Quantcast

The Second Avenue subway is on the verge of completion. What’s next for the MTA?

After nearly 100 years of anticipation, the Second Avenue Subway is nearing completion. What else is the MTA working on?
After nearly 100 years of anticipation, the Second Avenue Subway is nearing completion. What else is the MTA working on? Photo Credit: Theodore Parisienne

“What made this nation this nation? What made this state this state? It’s what we built. It’s what we created.”

Thus proclaimed Gov. Andrew Cuomo this weekend, after numerous visits to make sure New York City’s most elusive public construction project was finally, finally on the verge of becoming real: the Second Avenue subway.

After nearly 100 years, the day of reckoning has finally come. The MTA is racing against an end-of-year deadline to finish the first phase of the project, the first line extension in decades besides the new Hudson Yards 7 stop.

MTA chairman Thomas Prendergast said Monday that he is “cautiously optimistic” that the deadline will be met. That kind of will-they-won’t-they has brought Prendergast’s boss, Cuomo, down from Albany, for multiple site visits where, as he said on The Cats Roundtable with John Catsimatidis, he was making his presence felt by the contractors. He was throwing his weight around. Put another way: There better not be any screwups under his watch because a new age of public construction had dawned in New York State.

Over the past year and a half, Cuomo said he had “taken a personal hands-on approach, and that’s the only way you get things built.” Without making any unbreakable promises, he allowed that if he had to “bet . . . and it was even money, I would bet that we make it.”

So Cuomo has now directed all eyes to the east side of Manhattan, to see whether the first trains will run on fresh tracks by New Year’s Day. But whether they do, what happens next?

The once and future subway line

First proposed during the Roaring 20s, the Second Avenue line was meant to be a muscular addition to the system’s capacity, bustling with passenger activity and energy from Hanover Square to East Harlem or beyond.

That was the plan. Then the 20th century happened.

Plans were shelved during the Great Depression and World War II. Federal funds were allocated in the 1970s, but the city’s fiscal crisis put the project on hold again.

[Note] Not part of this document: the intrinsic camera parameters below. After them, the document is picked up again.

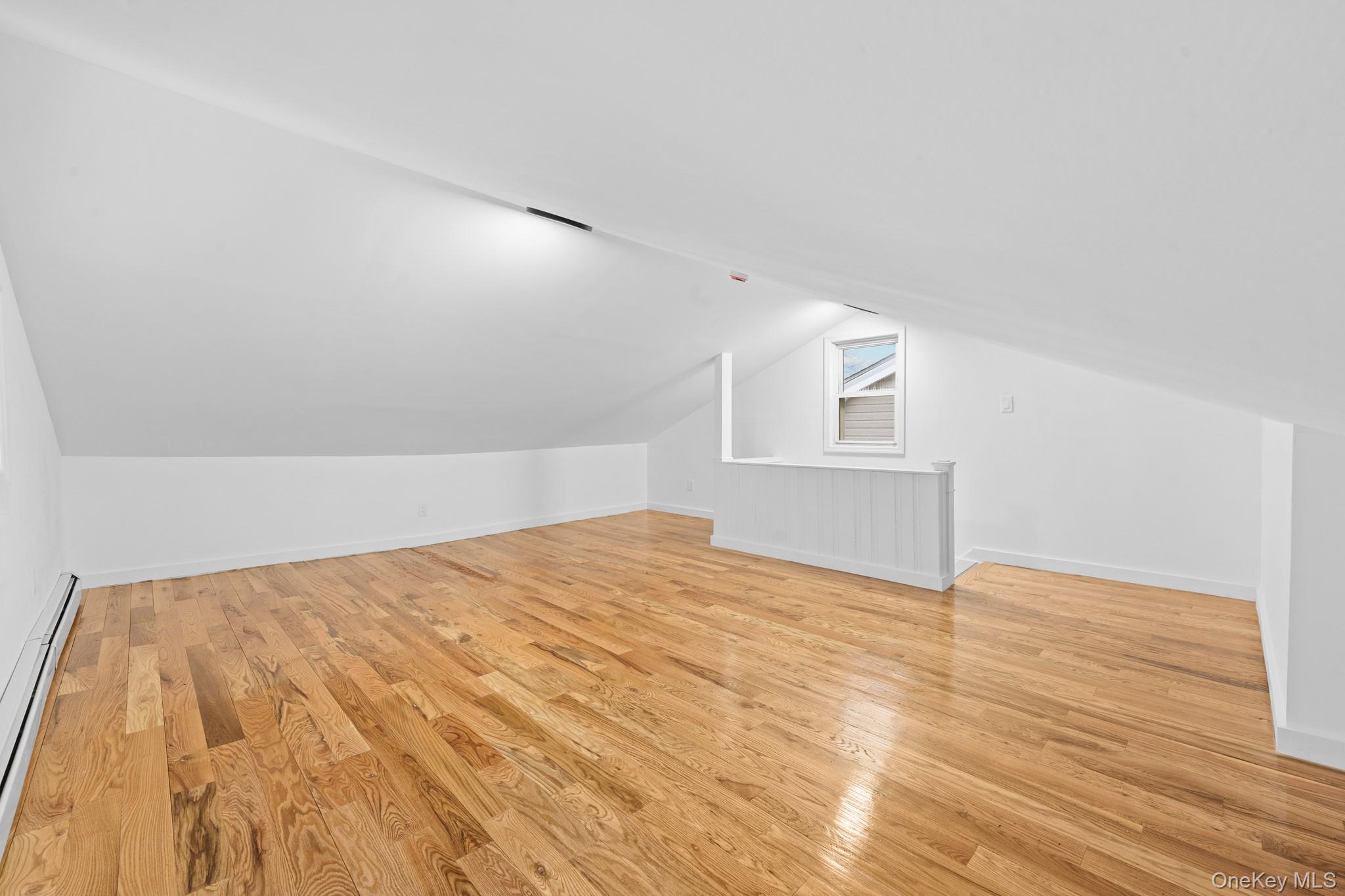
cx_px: 672
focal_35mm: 14
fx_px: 523
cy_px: 448
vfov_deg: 81.2
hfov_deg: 104.3
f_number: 10
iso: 320
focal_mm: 14
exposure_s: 1/2
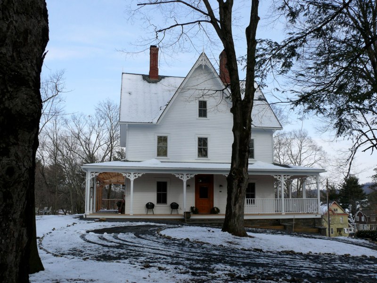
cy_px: 142
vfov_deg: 40.7
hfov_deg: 52.6
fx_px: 381
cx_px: 188
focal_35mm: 35
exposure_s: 1/400
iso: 100
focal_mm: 7.4
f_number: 5.6
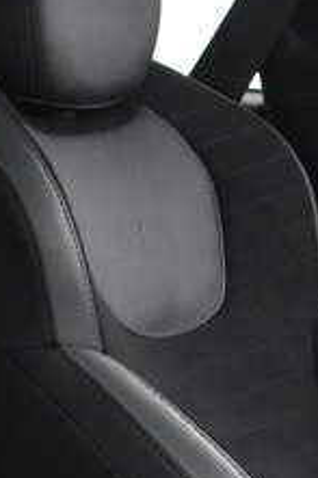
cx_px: 582
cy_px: 794
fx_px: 2627
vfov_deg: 10.0
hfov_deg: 6.8
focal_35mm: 198
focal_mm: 18
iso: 2000
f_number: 3.5
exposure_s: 1/30
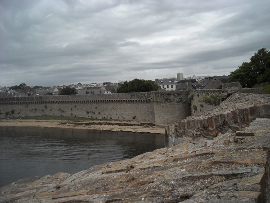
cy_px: 102
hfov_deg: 52.6
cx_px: 135
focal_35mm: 35
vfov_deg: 40.7
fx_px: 273
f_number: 5.6
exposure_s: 1/209
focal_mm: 5.7
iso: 64
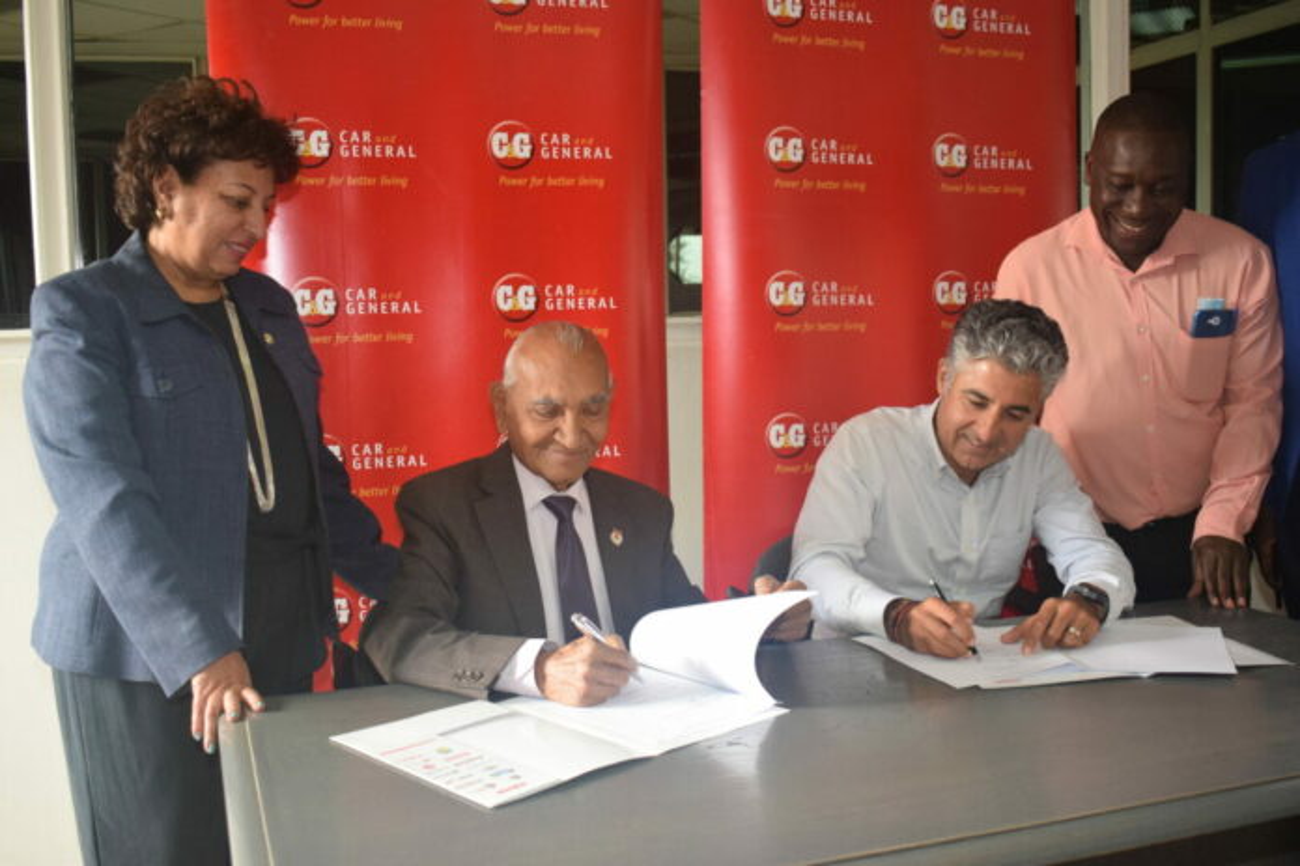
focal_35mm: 36
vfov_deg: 36.9
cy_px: 433
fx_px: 1300
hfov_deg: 53.1
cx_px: 650
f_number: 4
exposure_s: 1/60
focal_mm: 24
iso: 1400
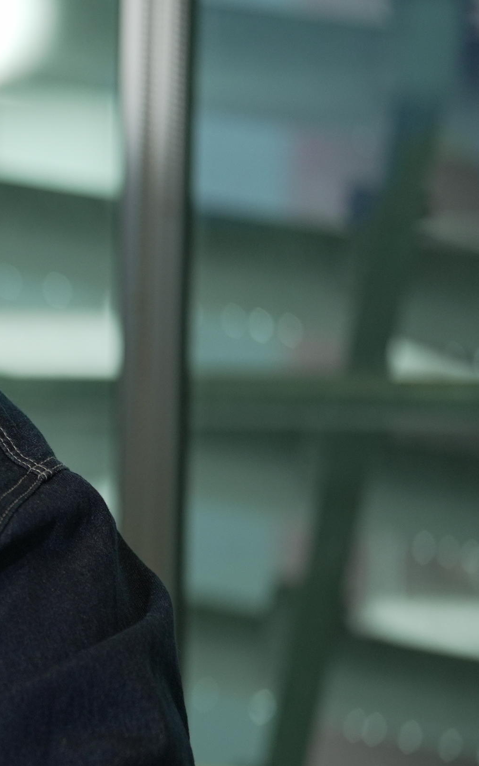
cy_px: 499
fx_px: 3300
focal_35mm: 158
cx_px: -654
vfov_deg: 13.2
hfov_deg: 7.7
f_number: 1.4
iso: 400
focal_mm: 50
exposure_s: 1/500
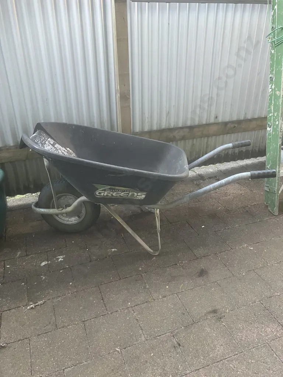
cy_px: 188
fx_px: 305
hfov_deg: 49.7
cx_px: 142
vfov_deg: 63.4
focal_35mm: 28
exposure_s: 1/60
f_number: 1.8
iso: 200
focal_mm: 3.99
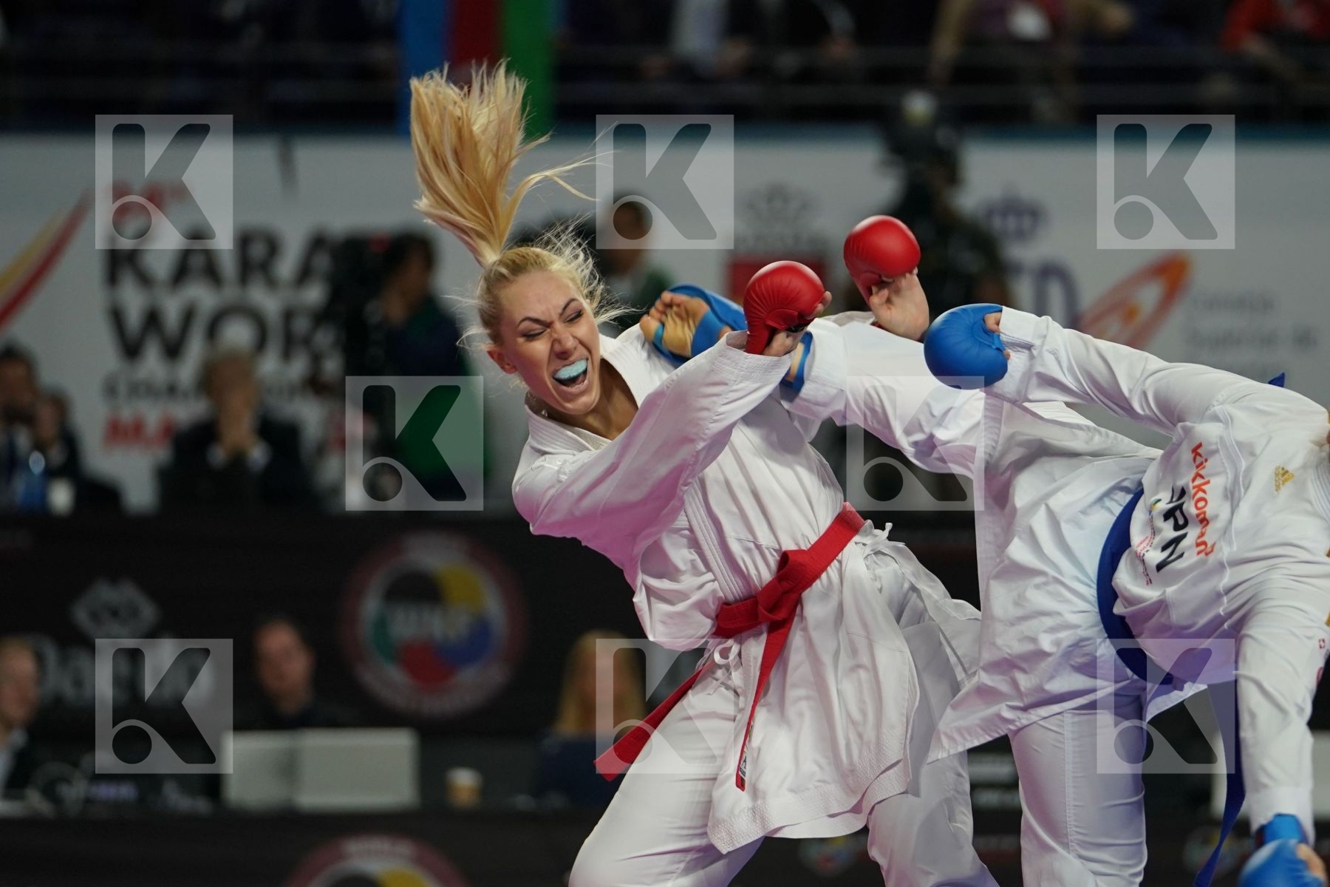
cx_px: 665
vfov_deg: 5.1
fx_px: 9900
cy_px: 444
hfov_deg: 7.7
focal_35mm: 268
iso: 1250
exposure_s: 1/1000
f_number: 2.8
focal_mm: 179
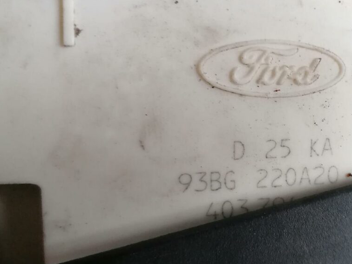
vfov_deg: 29.0
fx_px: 508
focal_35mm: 50
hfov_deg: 36.7
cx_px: 288
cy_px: 108
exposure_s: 1/25
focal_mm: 4.75
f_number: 1.8
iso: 320
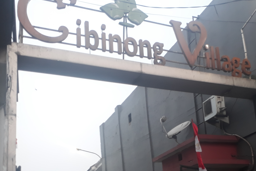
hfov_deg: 41.5
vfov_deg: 27.5
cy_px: 158
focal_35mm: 47
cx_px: 163
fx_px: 334
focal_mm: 3.6
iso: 64
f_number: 1.9
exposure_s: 1/33
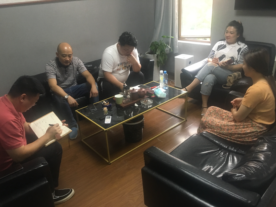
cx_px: 138
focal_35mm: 29
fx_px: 231
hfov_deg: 61.7
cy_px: 104
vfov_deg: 48.2
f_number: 2.2
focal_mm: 4.15
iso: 200
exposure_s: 1/33
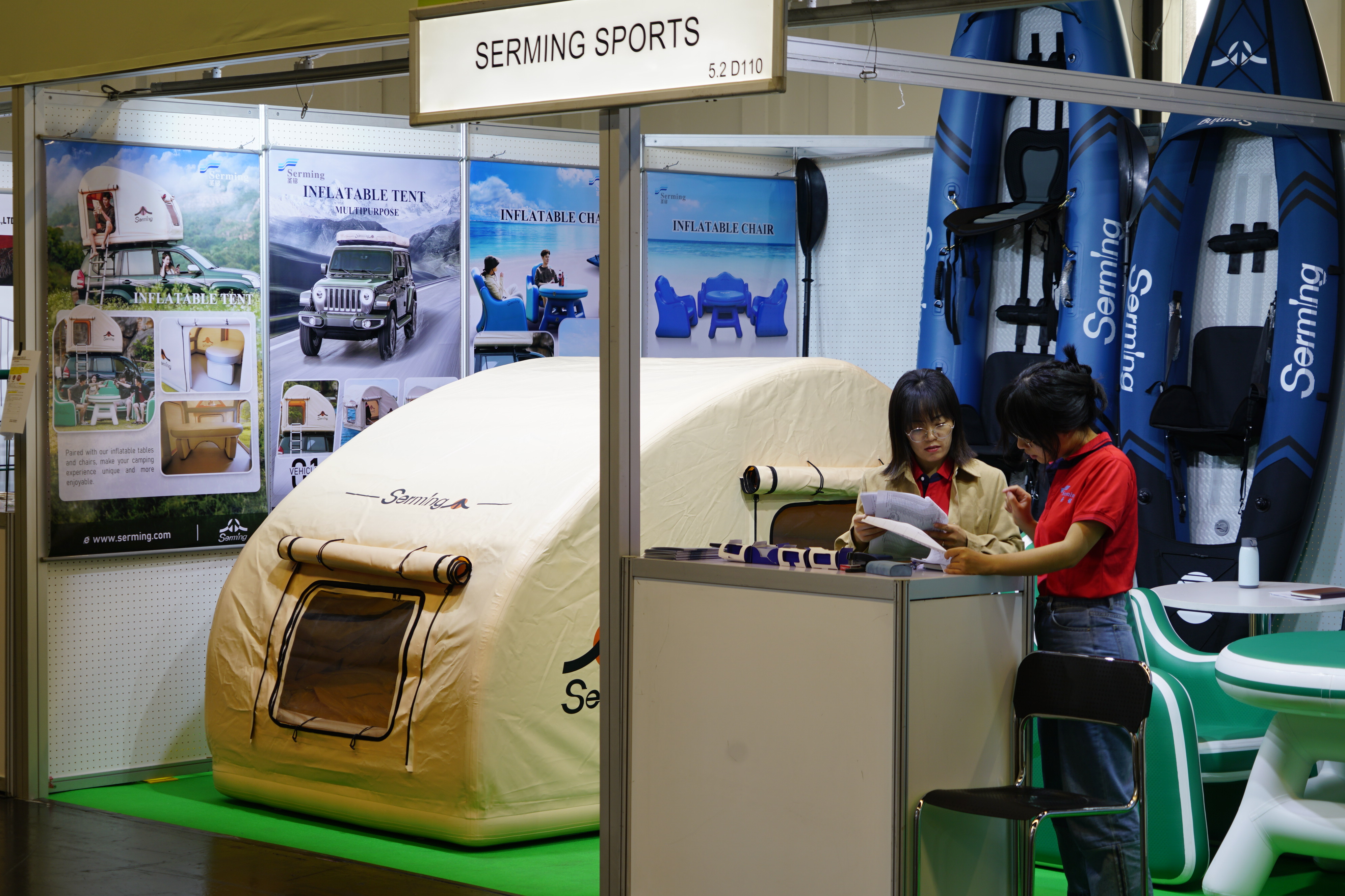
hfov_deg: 28.8
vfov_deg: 19.5
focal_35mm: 70
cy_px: 448
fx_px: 2615
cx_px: 672
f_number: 5.6
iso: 160
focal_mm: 70
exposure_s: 1/15
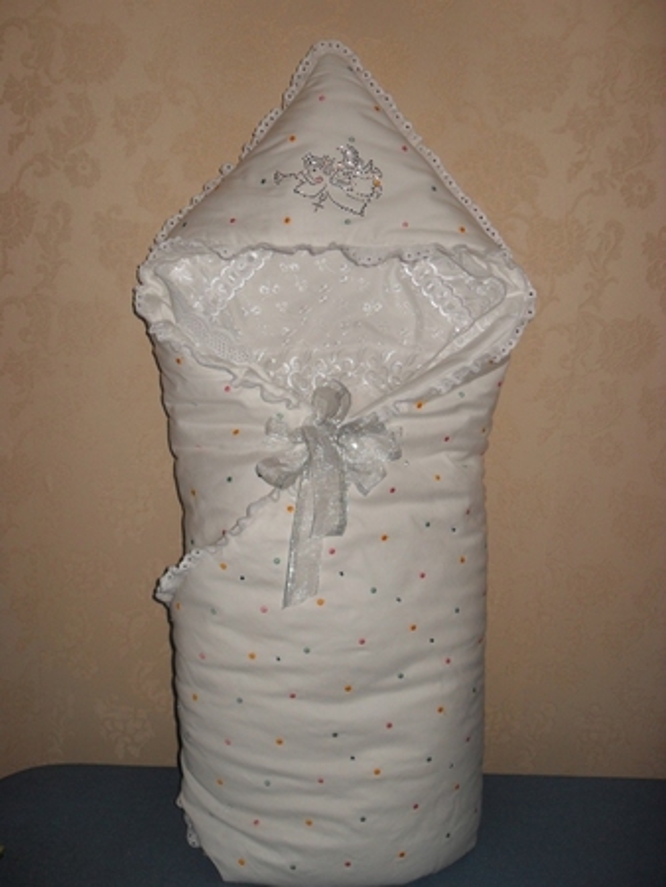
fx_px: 897
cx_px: 333
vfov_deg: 52.6
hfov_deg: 40.7
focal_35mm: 35
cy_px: 444
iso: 100
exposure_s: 1/45
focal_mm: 6.2
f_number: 8.9
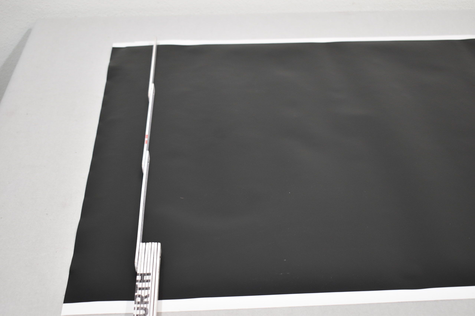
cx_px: 238
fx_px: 673
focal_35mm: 51
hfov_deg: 38.9
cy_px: 158
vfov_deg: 26.5
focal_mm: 34
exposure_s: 1/125
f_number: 4.5
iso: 1000
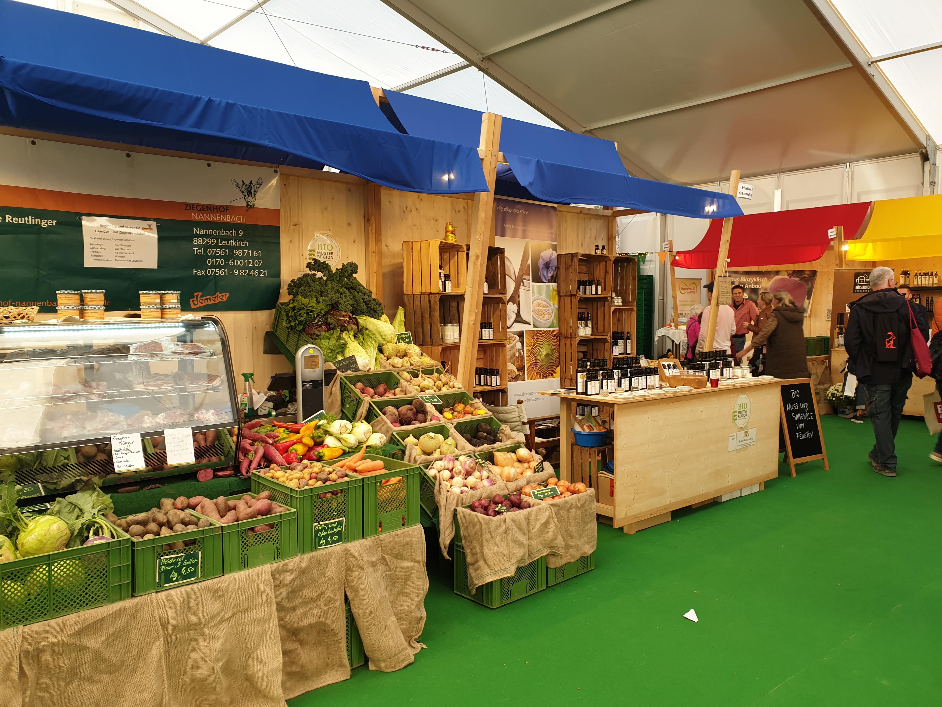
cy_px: 354
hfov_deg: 67.3
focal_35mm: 26
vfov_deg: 53.1
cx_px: 471
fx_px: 708
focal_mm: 4.3
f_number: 2.4
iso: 64
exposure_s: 1/50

After nearly 100 years of stops and starts and delays, we’re left not with a bold new line running the length of the world’s busiest island, but a $4.5 billion extension of the Q line three stops to 96th.

That is what all the hullaballoo is about, the peerless victory that a determined Cuomo and others are edging toward declaring.

To be fair, this is certainly a monumental achievement in MTA-land. Life will be more convenient for the 200,000 daily riders the line is likely to serve, and the 4-5-6 line — currently the city’s busiest — will finally have some breathing room.

But there will be plenty of work left to do.

What’s next?

Earlier this year, the MTA dedicated funds for the second phase of the line up to 125th. Officials and residents will have to continue to be as diligent to see that the next 30 blocks don’t take a century — and that the extension south is finished sometime before global warming eats away at Manhattan’s tip.

There are other megaprojects for NYC to turn its attention to as well — starting with the $10 billion East Side Access project which includes nearly two miles of new tunneling to bring the LIRR to Grand Central Station, reshaping travel to and from LI.

As NYC’s population expands and the subways continue to be the place of first and last resort for city travel, the MTA also will need to devote resources to everyday commutes.

Statistics relased at Monday’s MTA board meeting show many lines are racked with delays; car-related delay incidents have become more common over the past year. MTA spokesman Kevin Ortiz says one reason is the aging train fleet, with some cars from the so-called “legacy fleet” dating to the 1960s. Some new cars are on order.

Ortiz points to train failure numbers from the ’80s, when failures were nearly twice as likely following a period of disinvestment in the system.

That tradition of disinvestment can’t be allowed to continue, as we head into another period of growth for the subway system.

Moving the goalposts won’t provide any actual relief for commuters who breath down each others’ necks every morning and night. Cuomo and the MTA will need to be vigilant about projects large and small, beyond Second Avenue.